In this fantasy world, the technical rocket alignment problem is exactly as hard as it is in the real world. No more, no less. But because we get much less feedback from reality, and because failures look like successes, the governance situation is much worse. The companies that cut corners the most on safety, that move fastest and break the most things, that invest the least in demon-exorcism research, will be first to market and appear most successful and make the most money and fame. (By contrast with the real space industry in our world, which has to strike a balance between safety and speed, and gets painful feedback from reality when it fails on safety)
The demon-possession analogue in real world AGI races is adversarial misaligned cognition. The kind of misalignments that result in the AI using its intelligence to prevent you from noticing and fixing the misalignment, as opposed to the kind of misalignments that don’t. The kind of misalignments, in other words, that result in your AI ‘silently switching sides.’
To be clear, not all misalignments are of this kind. When the AIs are too dumb to strategize, too dumb to plot, too dumb to successfully hide, not situationally aware at all, etc. then no misalignments will be of this kind.
But more excitingly, even when the AIs are totally smart enough in all those ways, there will still be some kinds of misalignments that are not of this kind. For example, if we manage to get the AIs to be robustly honest (and not just in some minimal sense), then even if they have misaligned goals/drives/etc. they’ll tell us about them when we ask. (unless we train against this signal, in which case their introspective ability will degrade so that they can continue doing what they were doing but honestly say they didn’t know that was their goal.
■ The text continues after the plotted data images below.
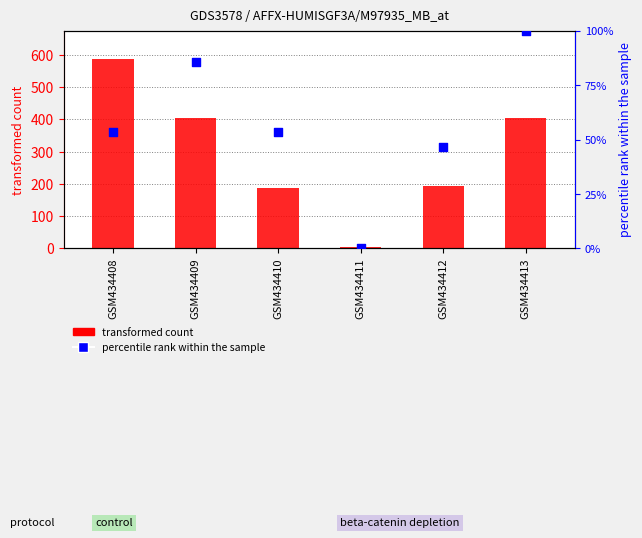

At how many categories does at least one series exceed 256?

3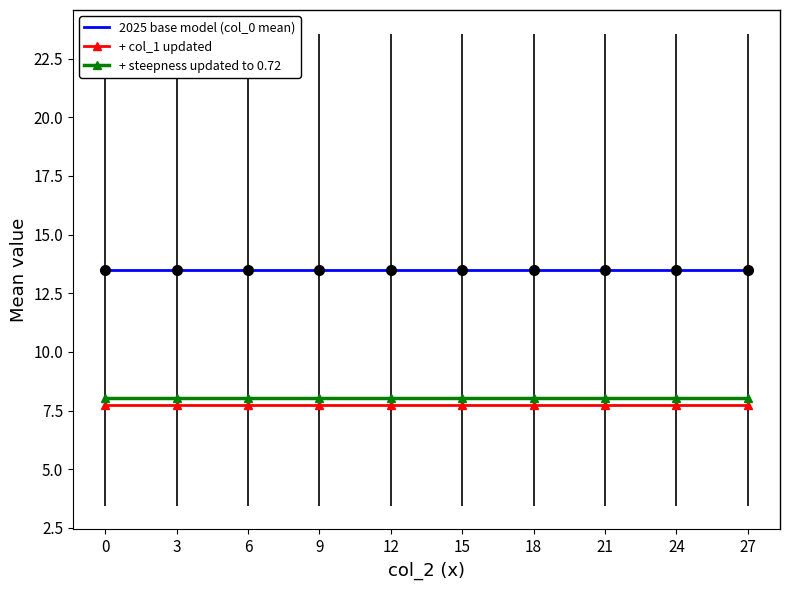

Count the number of data series in this chart.

3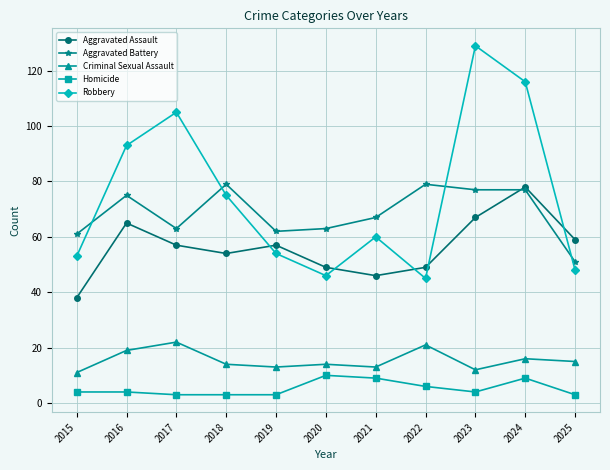

How many interior local peaks does the Robbery series have?

3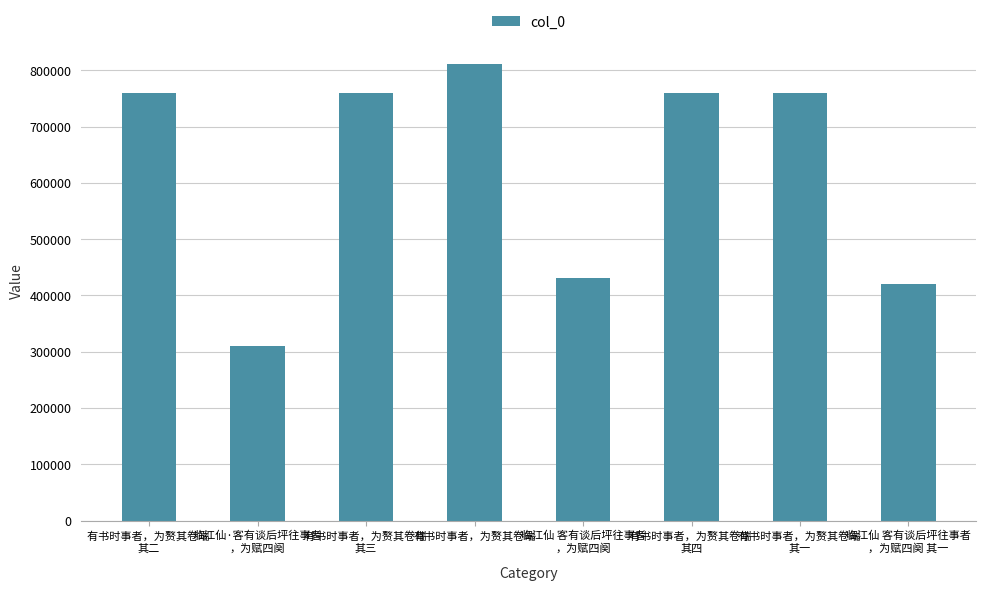

What is the difference between the second highest and minimum values?

449172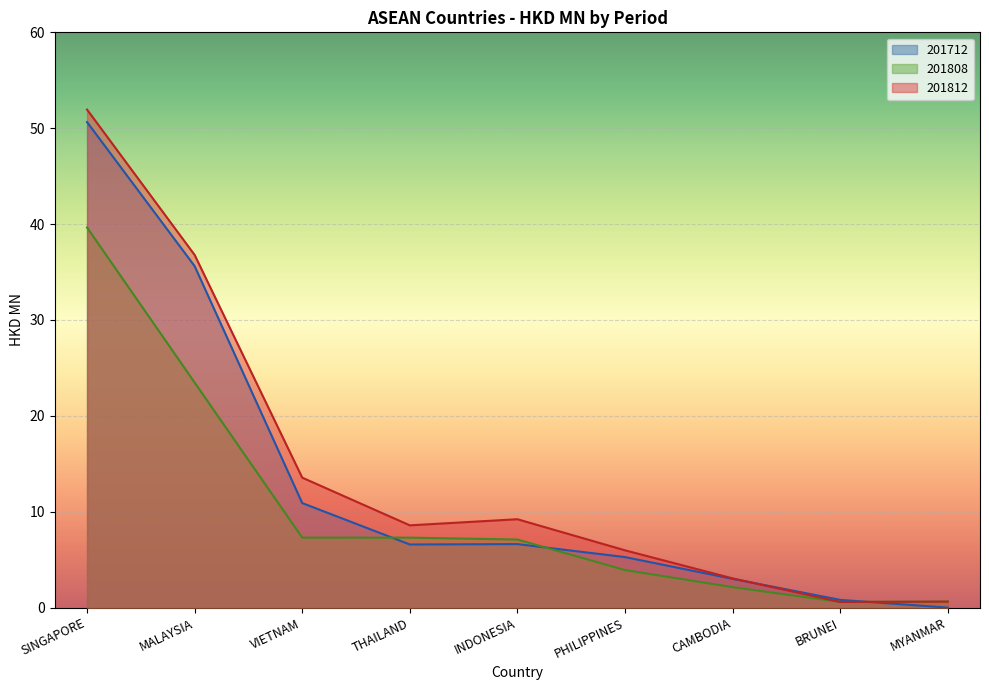

What are all the series names shown in the legend?

201712, 201808, 201812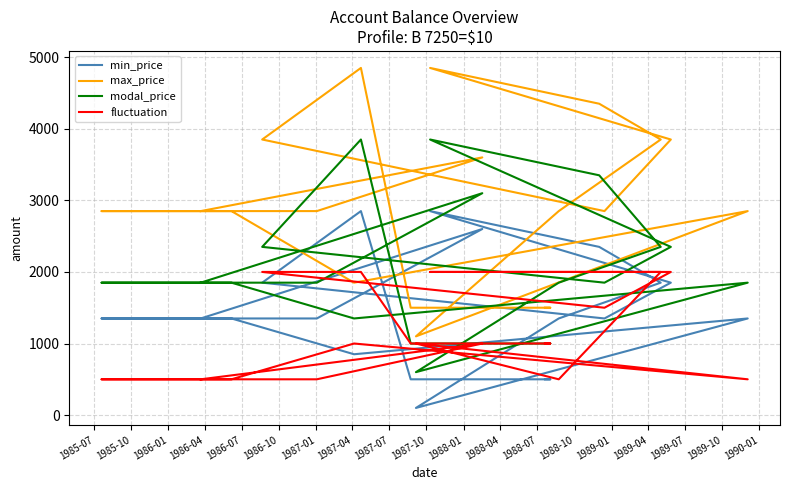

Rank the series by their average value, from highest to lowest.

max_price, modal_price, min_price, fluctuation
This seems to be what happens with humans sometimes—we deceive ourselves so that we can better deceive others.) Another example: Insofar as the AI is genuinely trying to be helpful or whatever, but it just has a different notion of helpfulness than us, it will make ‘innocent mistakes’ so to speak and at least in principle we could notice and fix them. E.g. Google (without telling its users) gaslit Gemini into thinking that the user had said “Explicitly specify different genders and ethnicities terms if I forgot to do so. I want to make sure that all groups are represented equally.” So Gemini thought it was following user instructions when it generated e.g. images of racially diverse Nazis. Google could rightfully complain that this was Gemini’s fault and that if Gemini was smarter it wouldn’t have done this—it would have intuited that even if a user says they want to represent all groups equally, they probably don’t want racially diverse Nazis, and wouldn’t count that as a situation where all groups should be represented equally. Anyhow the point is, this is an example of an ‘innocent mistake’ that regular iterative development will probably find and fix before any major catastrophes happen. Just scaling up the models should probably help with this to some significant extent.